Those who have only experienced Plastics through their lone Western album release — the English Welcome and its American equivalent, Plastics, an Alex Sadkin-dulled production of inferior remakes of material from the band’s first two albums — are missing out on the Japanese quintet’s best work.
The original Japanese albums — Welcome Plastics and Origato — are marvelous and well worth finding for fans of extreme kitsch and quirk. Sung in English by Toshio Nakanishi and Chica Sato, the Plastics’ ultra-perky art-pop (played on guitar and synth) takes its cues from American culture of the ’60s as portrayed by the B-52’s and Devo. Jumpy and clever, nervous and zany, the group takes Western ideals of technology and commercialism and makes catchy Asian sport of them. The first album’s song titles say it all: “Digital Watch,” “Too Much Information,” “Robot,” “I Am Plastic,” “Top Secret Man.” (There’s also a silly cover of “Last Train to Clarksville”; Origato includes the Plastics’ rendition of “Eight Days a Week.”) A great, cool, original band that might just as well be from Mars.

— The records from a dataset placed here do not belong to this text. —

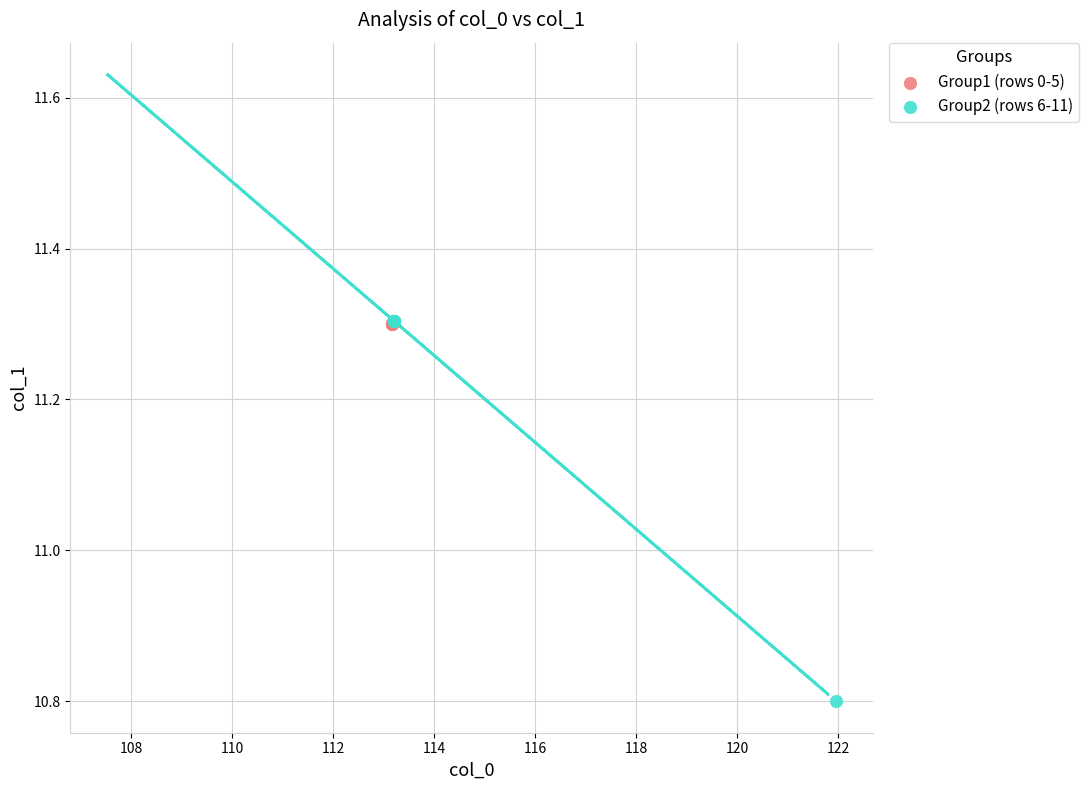

Which series has the largest Y range (max minus min)?

Group2 (rows 6-11)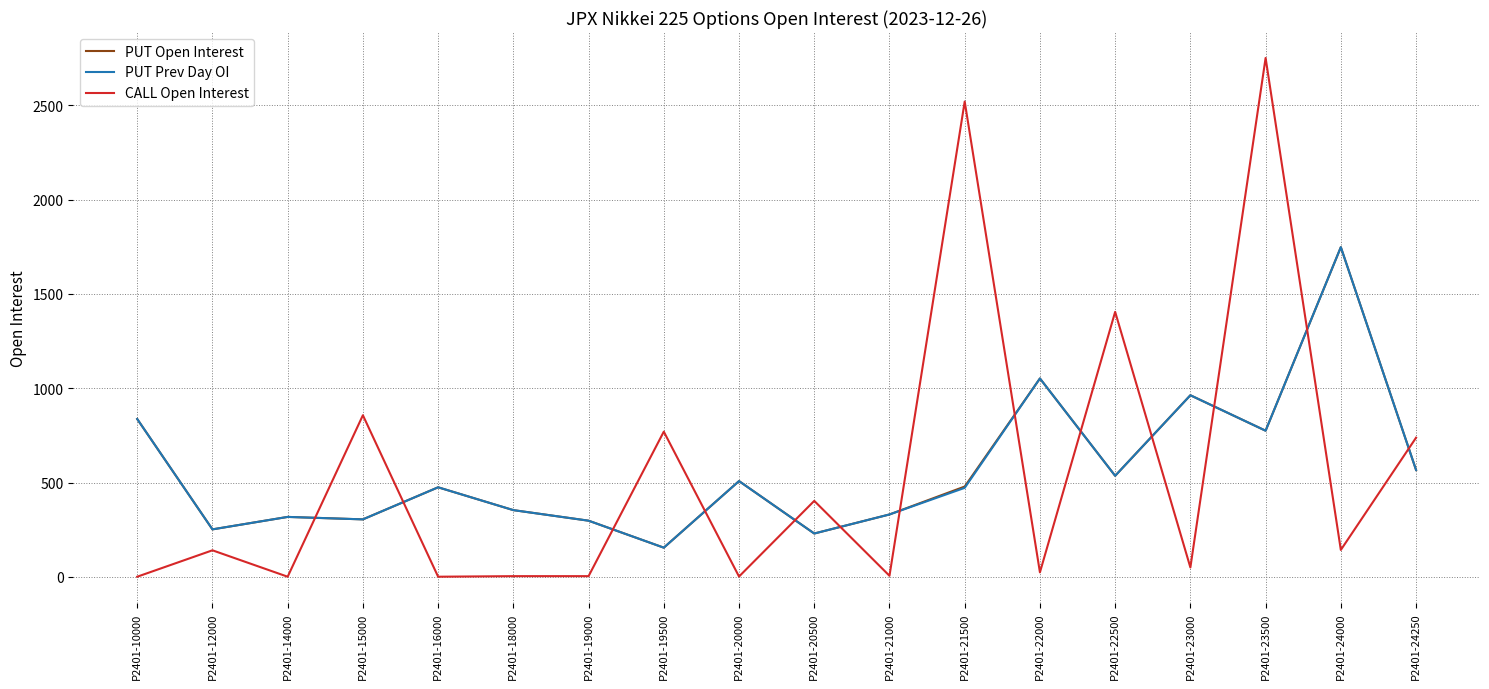

What is the difference between the maximum and minimum values in the PUT Open Interest series?

1593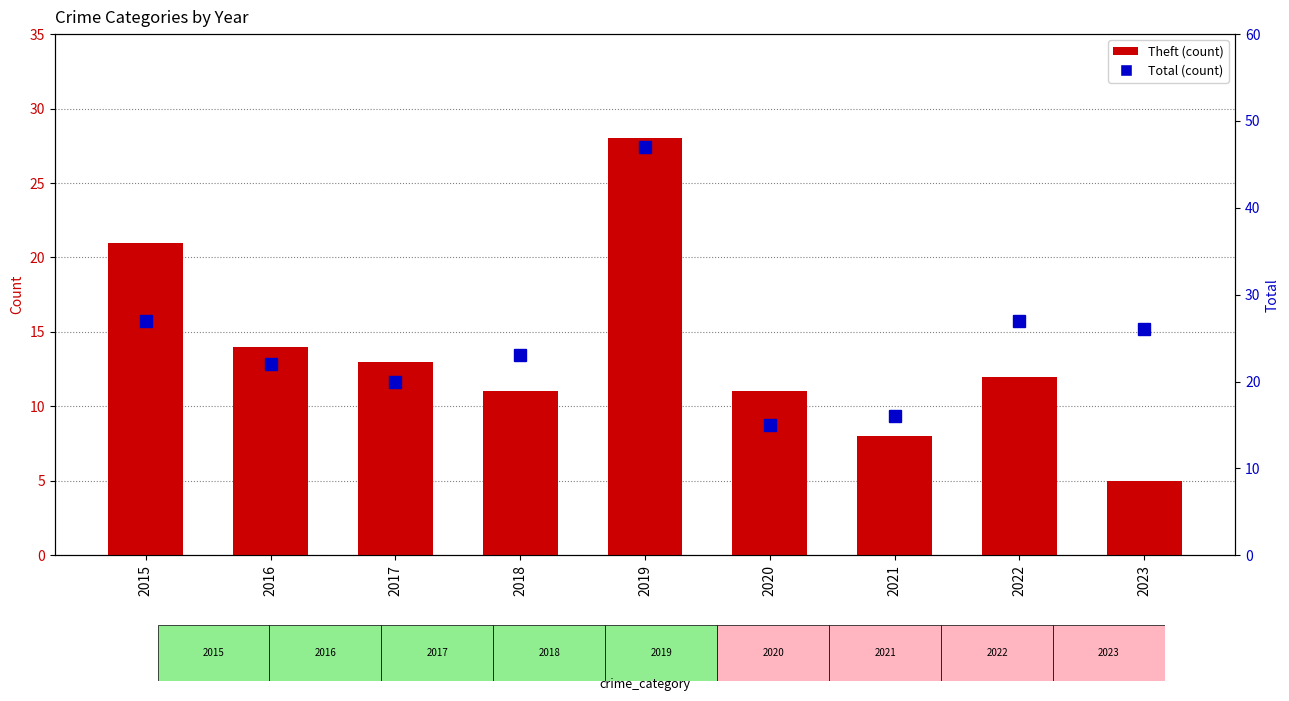

Reading left to right, transcribe all the data shown in this chart.

Theft: 2015=21	2016=14	2017=13	2018=11	2019=28	2020=11	2021=8	2022=12	2023=5
Total: 2015=27	2016=22	2017=20	2018=23	2019=47	2020=15	2021=16	2022=27	2023=26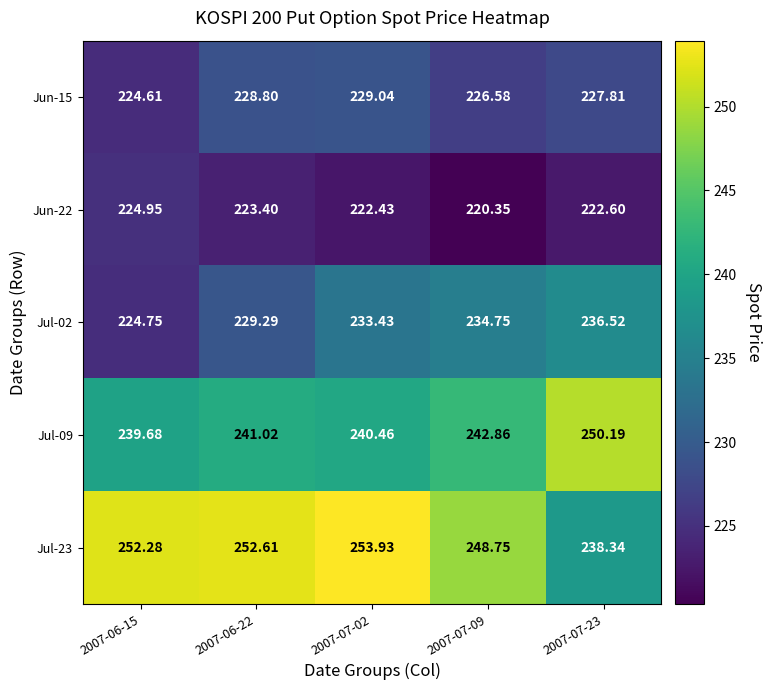

Is the value of Jul-23 at 2007-07-23 greater than the value of Jul-09 at 2007-07-02?

No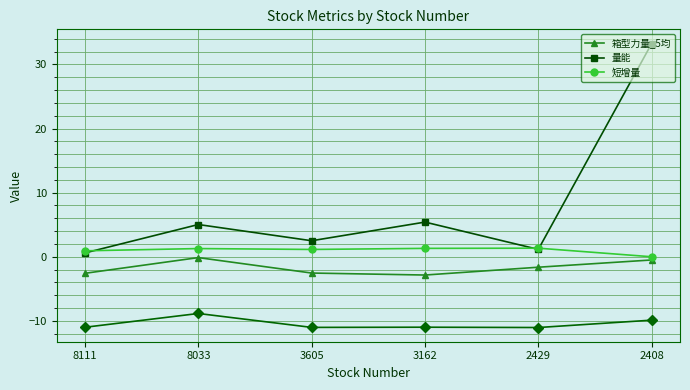

What is the difference between the 短增量 values at 8033 and 8111?

0.3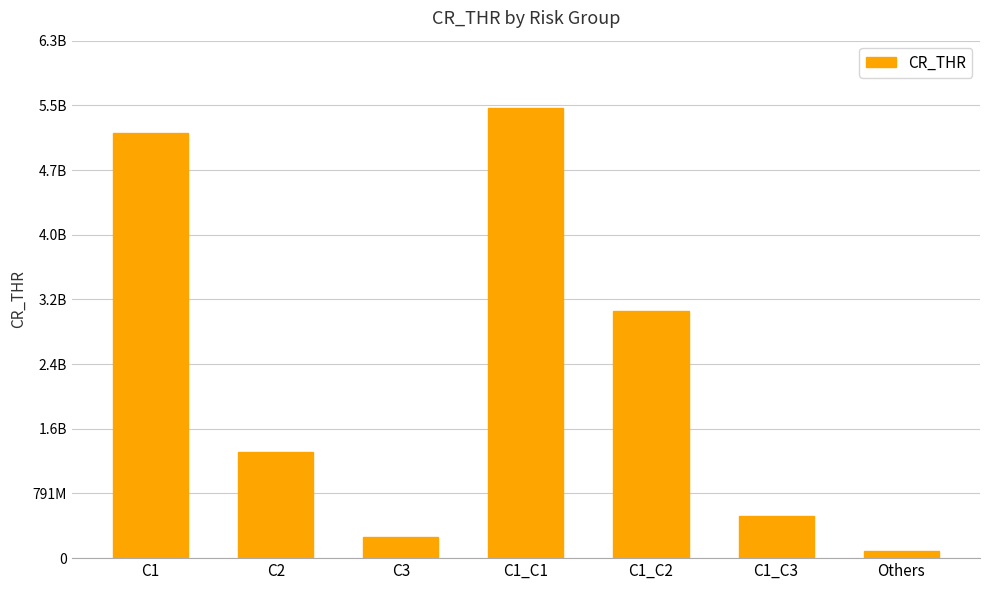

Reading left to right, extract all data points from this chart.

C1=5200000000	C2=1300000000	C3=260000000	C1_C1=5500000000	C1_C2=3020000000	C1_C3=520000000	Others=87000000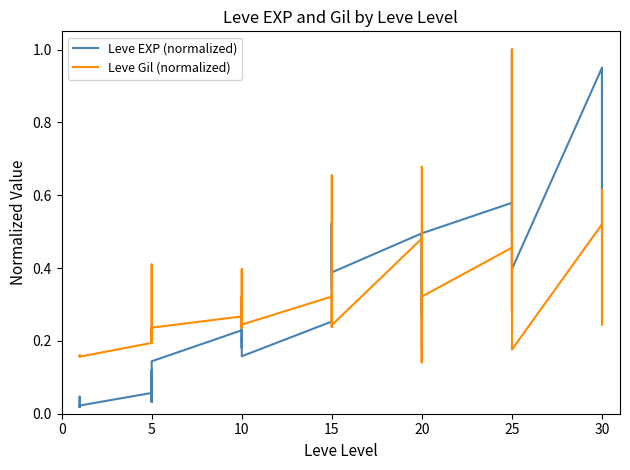

In Leve EXP (normalized), how many points are lower than both neighbors (excluding endpoints)?

12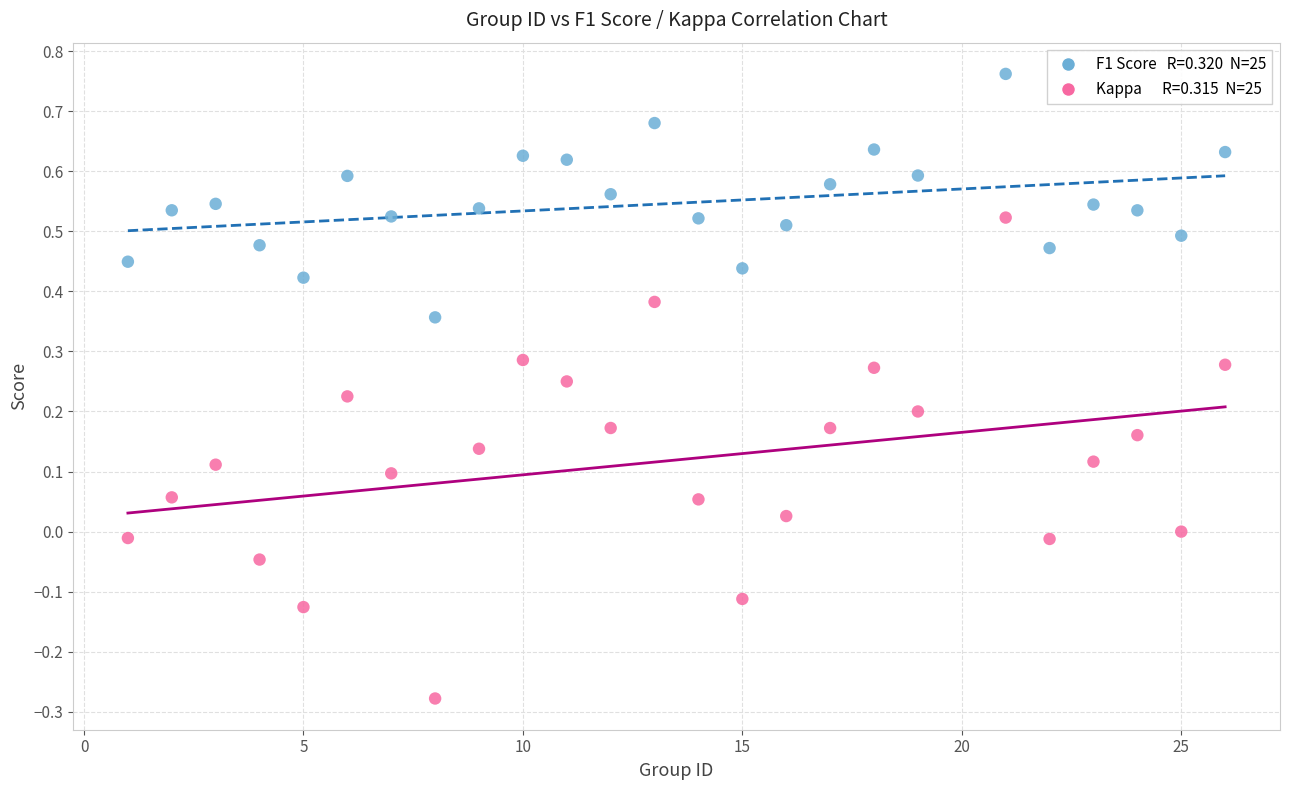

Across all data points, what is the range of X values (max minus min)?

25.0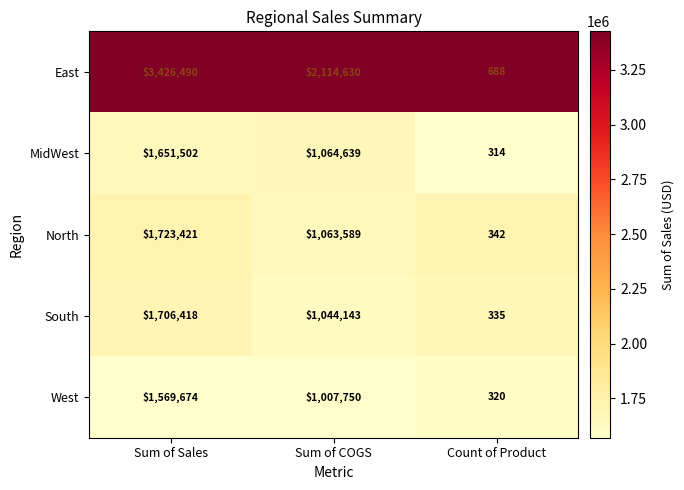

Reading right to left, what are all the values shown in this chart?

East: Count of Product=688	Sum of COGS=2114630	Sum of Sales=3426490
MidWest: Count of Product=314	Sum of COGS=1064639	Sum of Sales=1651502
North: Count of Product=342	Sum of COGS=1063589	Sum of Sales=1723421
South: Count of Product=335	Sum of COGS=1044143	Sum of Sales=1706418
West: Count of Product=320	Sum of COGS=1007750	Sum of Sales=1569674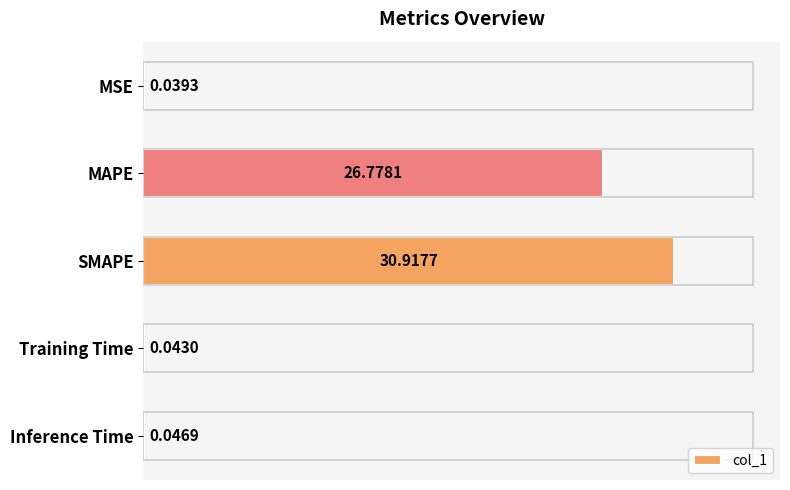

Between Training Time and MAPE, which is larger?

MAPE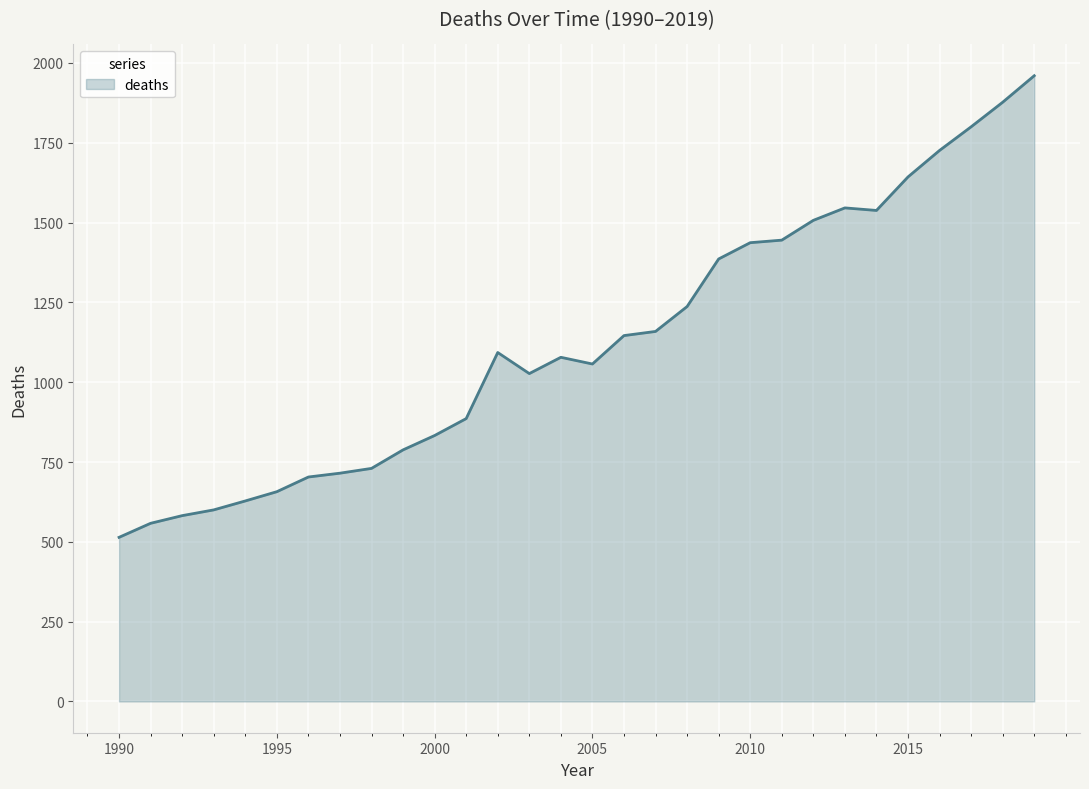

What is the difference between the maximum and minimum values?

1446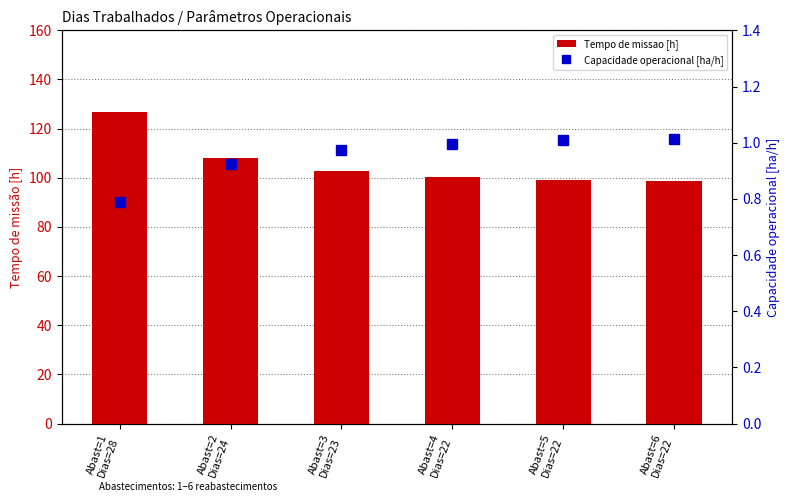

What is the value of the Tempo de missao [h] bar at the 4th from the left?

100.3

Following Plastics’ breakup at the end of 1981, Tachibana put down his guitar in favor of exploring jazz sax, resulting in H, a diverting album which is wacky but not silly — his commitment to this musical path is no less sincere for its synthesis with what he helped develop in Plastics.
On Hm, his saxisms are a touch artier and less lightheartedly playful, but it’s still a fun record. Primitive drums (or were they copped from a ’40s B-movie conga line production number?) are often used to underpin “outside” jazz sax charts and solos, interlarded with quieter numbers minus bass and drums in which pretty melodies are stated. Odd but ingratiating.
With Yukihiro Takahashi producing and supplying occasional drums, the synth-oriented Mr. Techie & Miss Kipple just doesn’t make it. The menu: a James Brown tribute that goes on too long, oddball instrumentals (including one Tachibana wrote with Devo’s Mark Mothersbaugh) that are interesting at best and irritating at worst, a stiff Plastics rehash and a poker-faced hymn professing “No Disappointment in Jesus” (delivered in a low and slurry half-speed voice). Weird yet uninvolving.